TASK DESCRIPTION> For this exercise, reproduce the entries below exactly, but only from the line containing "left eye: (754, 426)" through the line containing "left hip: (1306, 1408)", both included.

SOURCE INFORMATION>
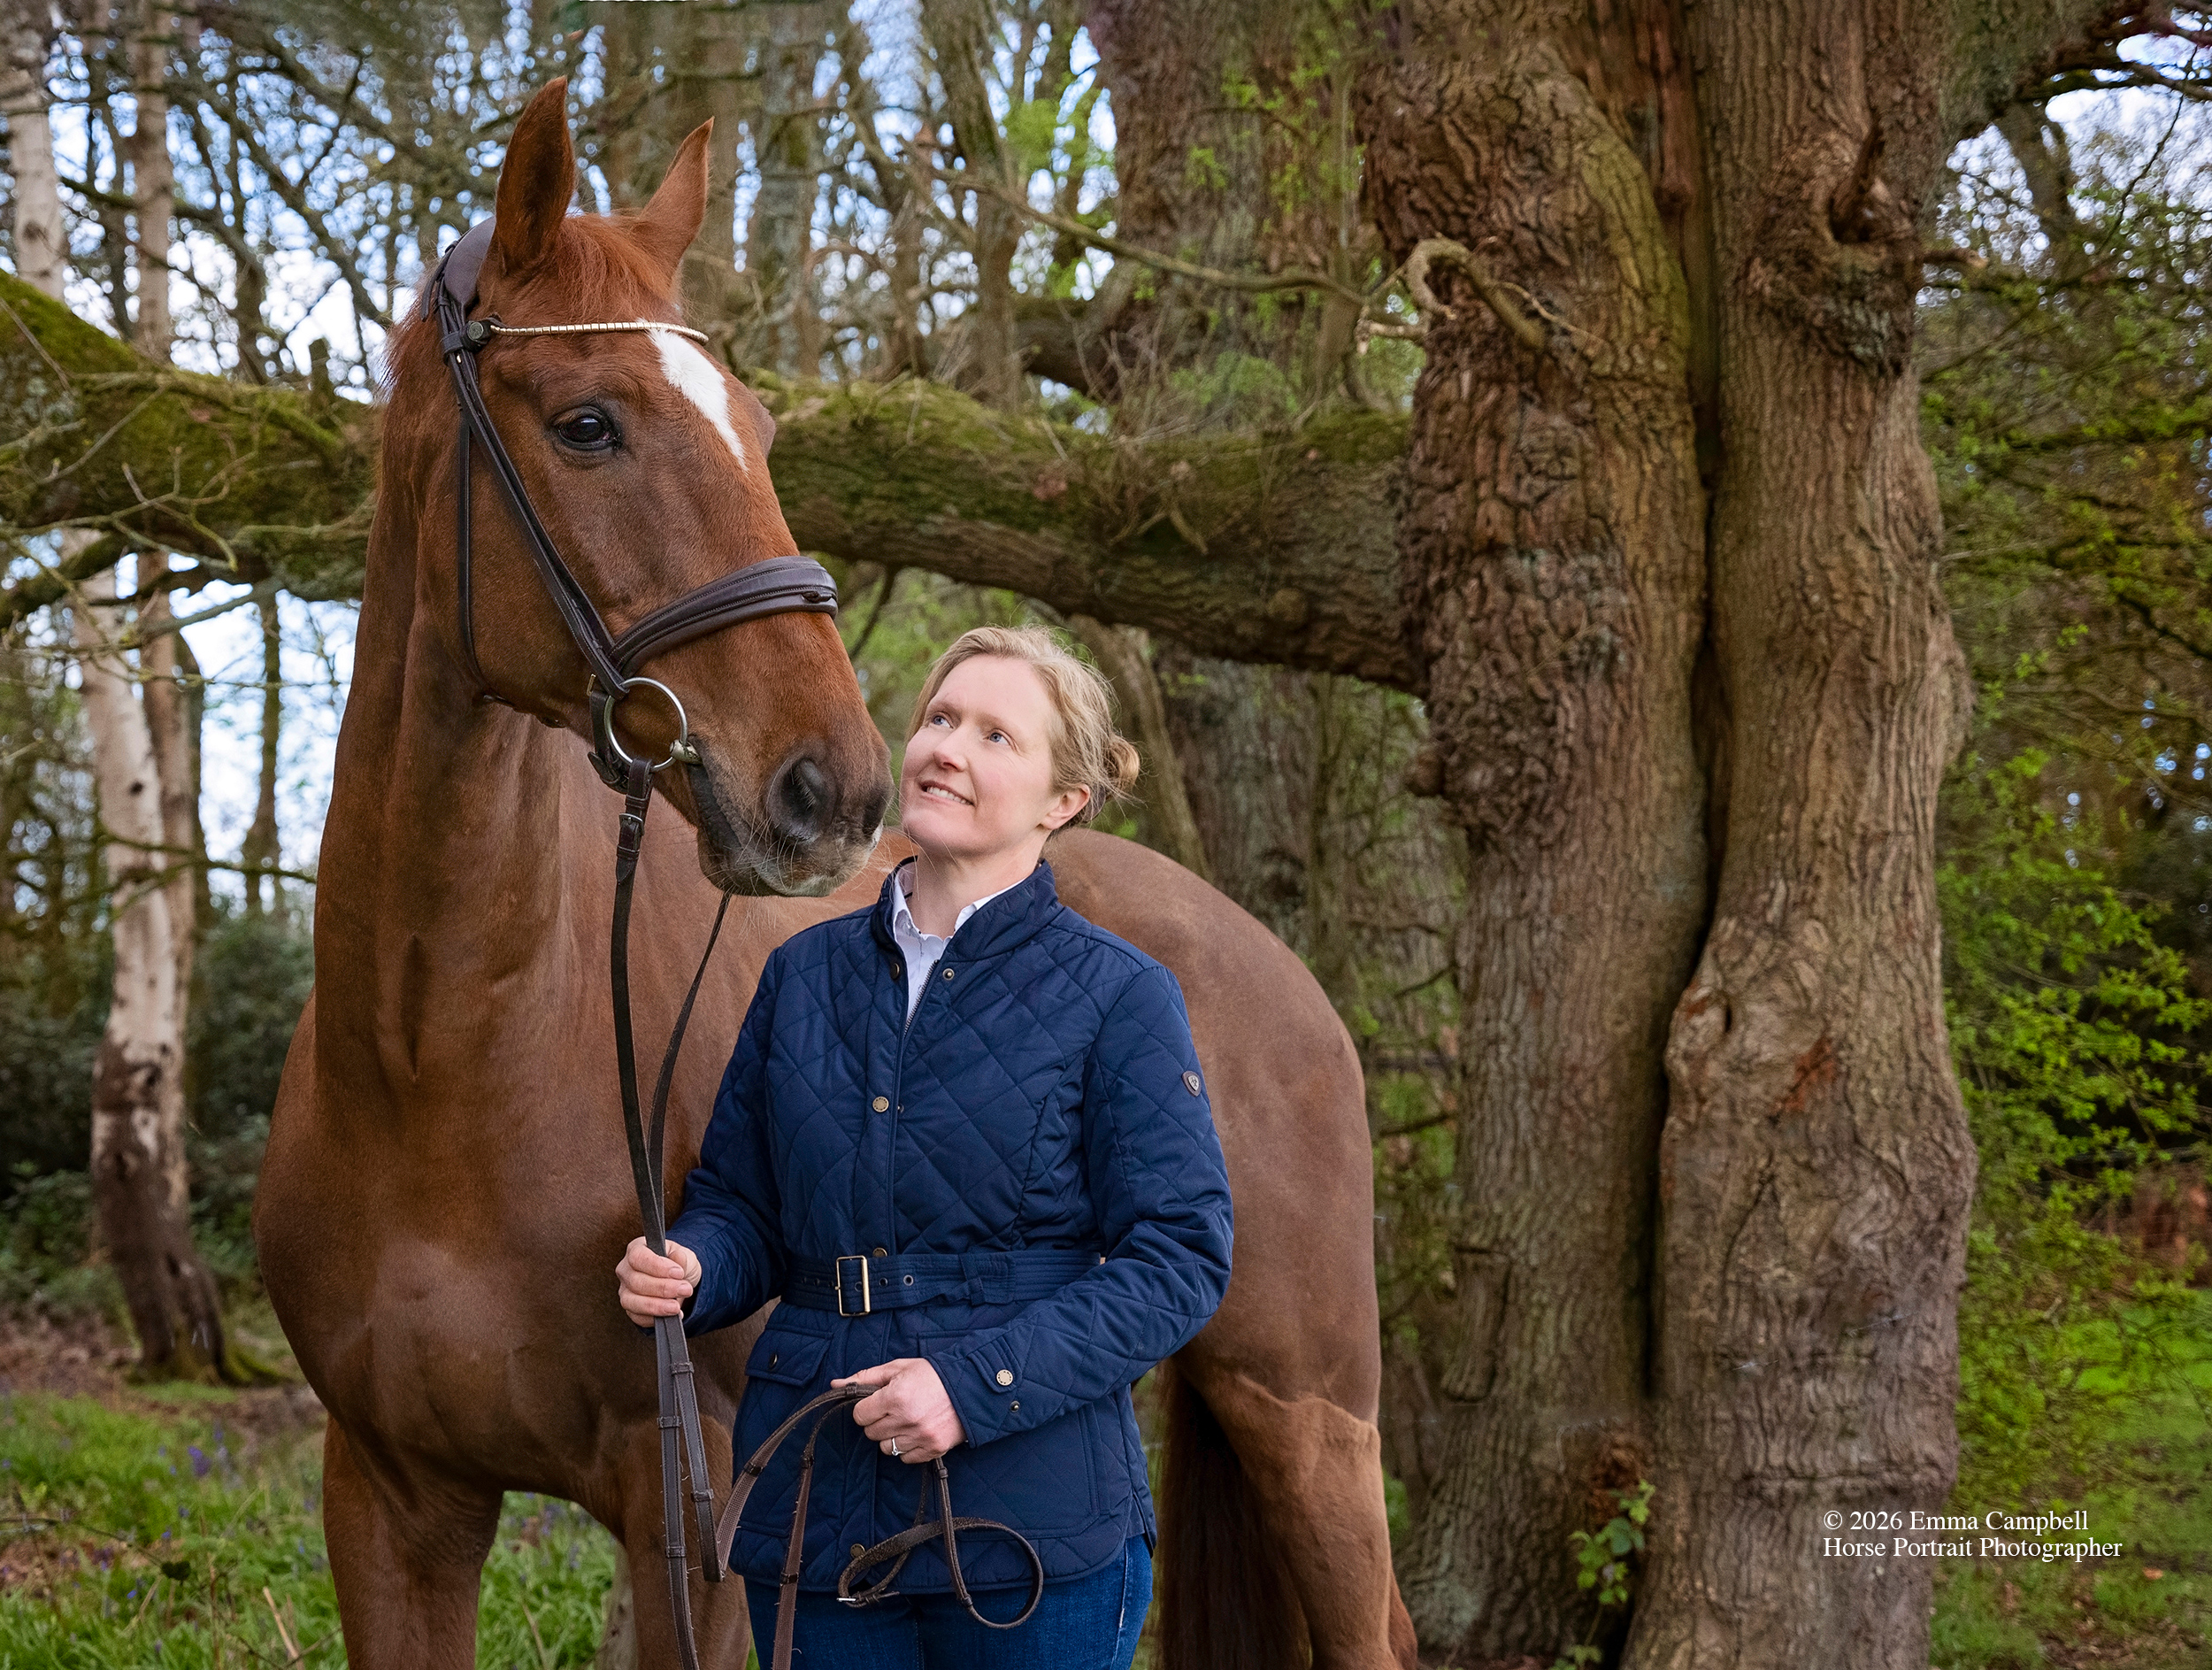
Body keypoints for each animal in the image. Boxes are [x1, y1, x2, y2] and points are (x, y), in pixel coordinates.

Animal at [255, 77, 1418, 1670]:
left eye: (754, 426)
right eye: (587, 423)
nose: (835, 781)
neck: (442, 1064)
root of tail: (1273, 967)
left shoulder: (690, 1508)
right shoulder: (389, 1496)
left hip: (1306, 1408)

--

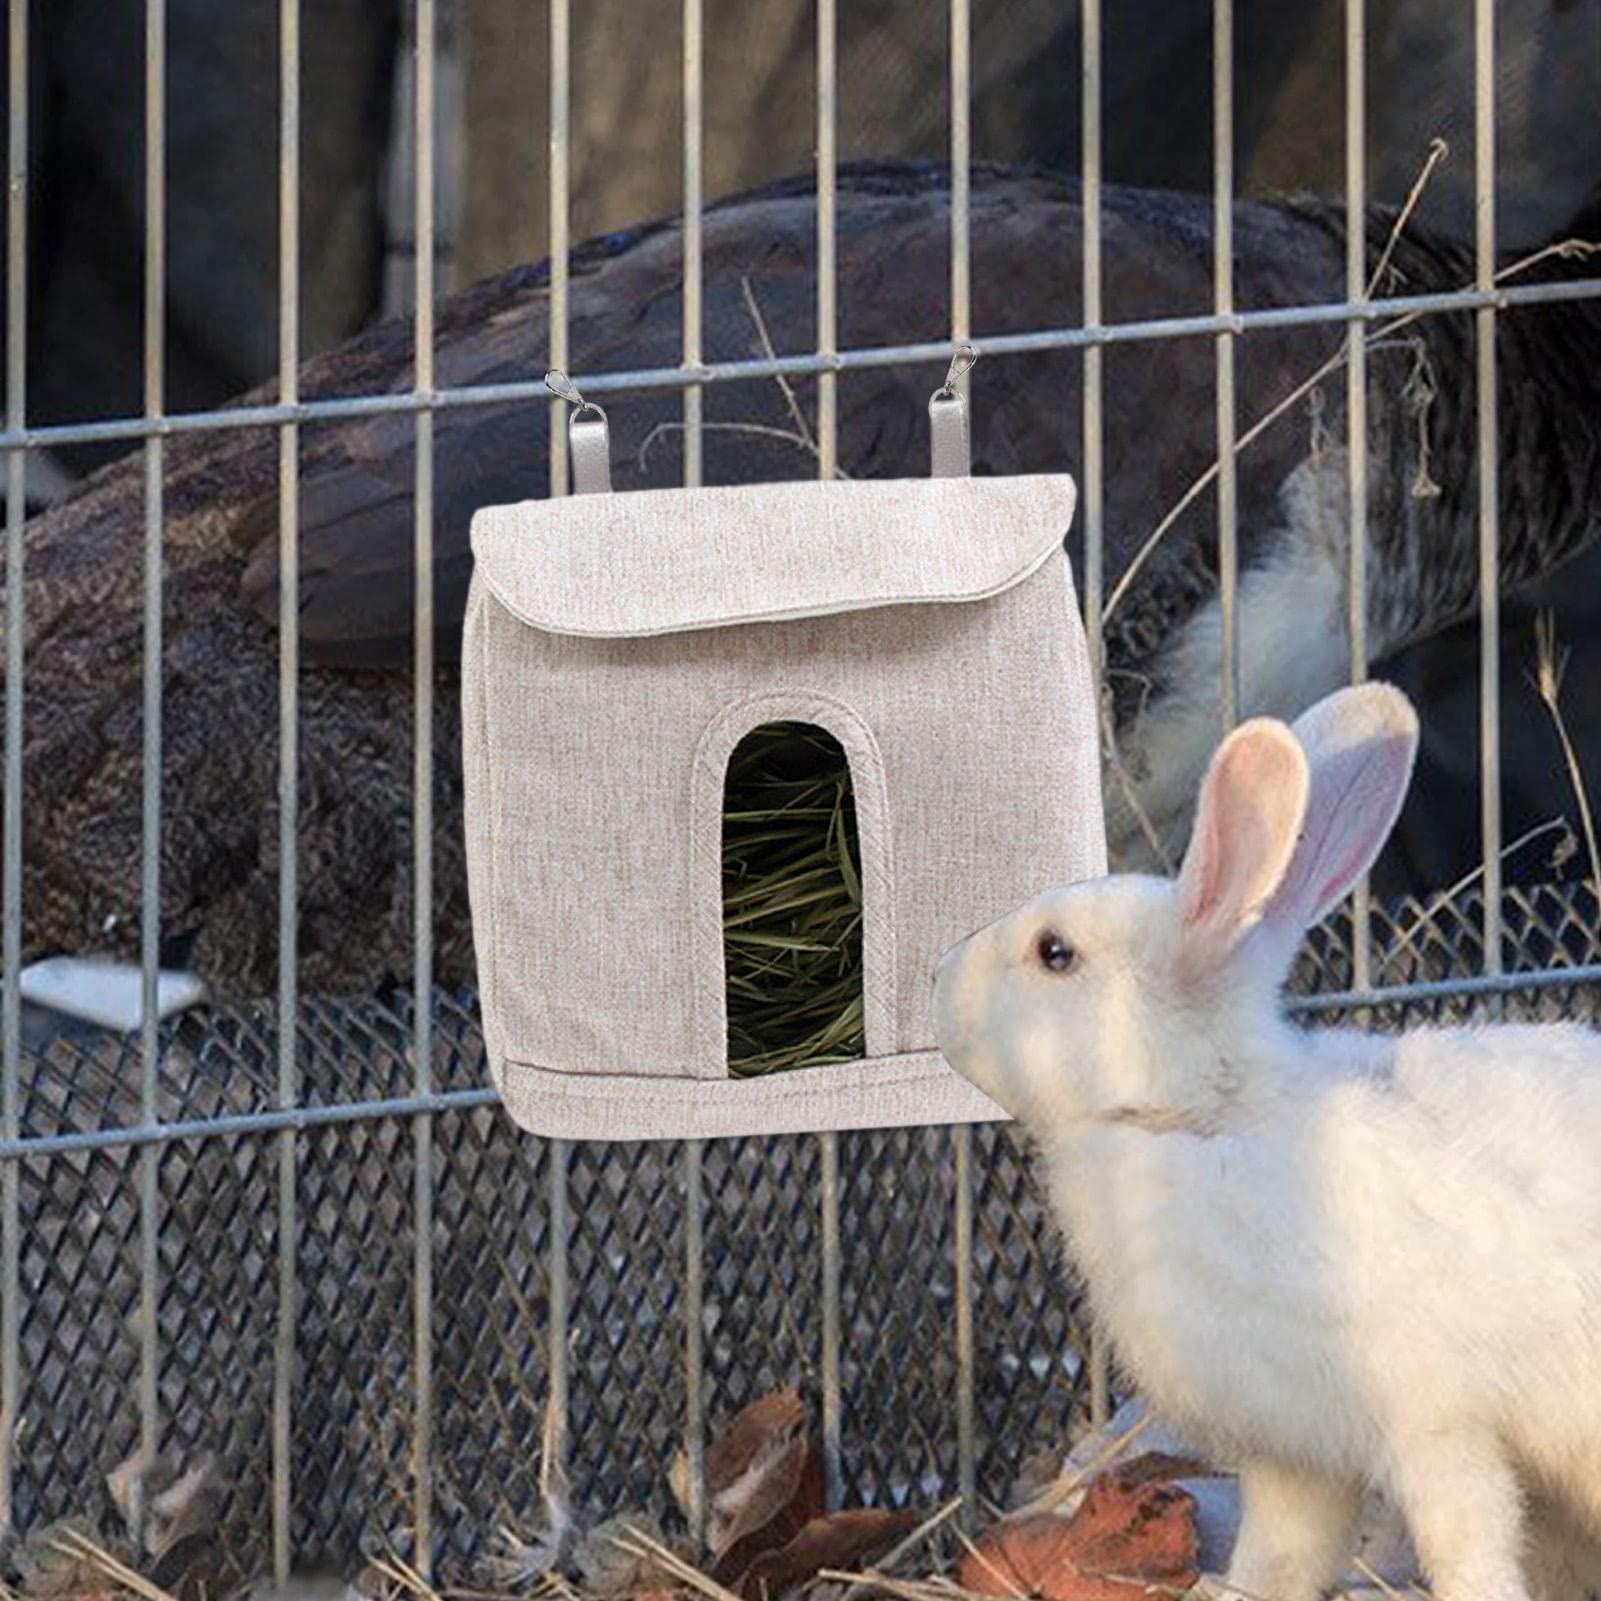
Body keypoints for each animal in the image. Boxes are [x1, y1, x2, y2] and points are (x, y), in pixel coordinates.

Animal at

EXERCISE RESPONSE>
left eye: (754, 426)
right eye: (587, 423)
nose: (835, 781)
neck: (442, 1064)
root of tail: (1273, 967)
left shoulder: (690, 1508)
right shoulder: (389, 1496)
left hip: (1306, 1408)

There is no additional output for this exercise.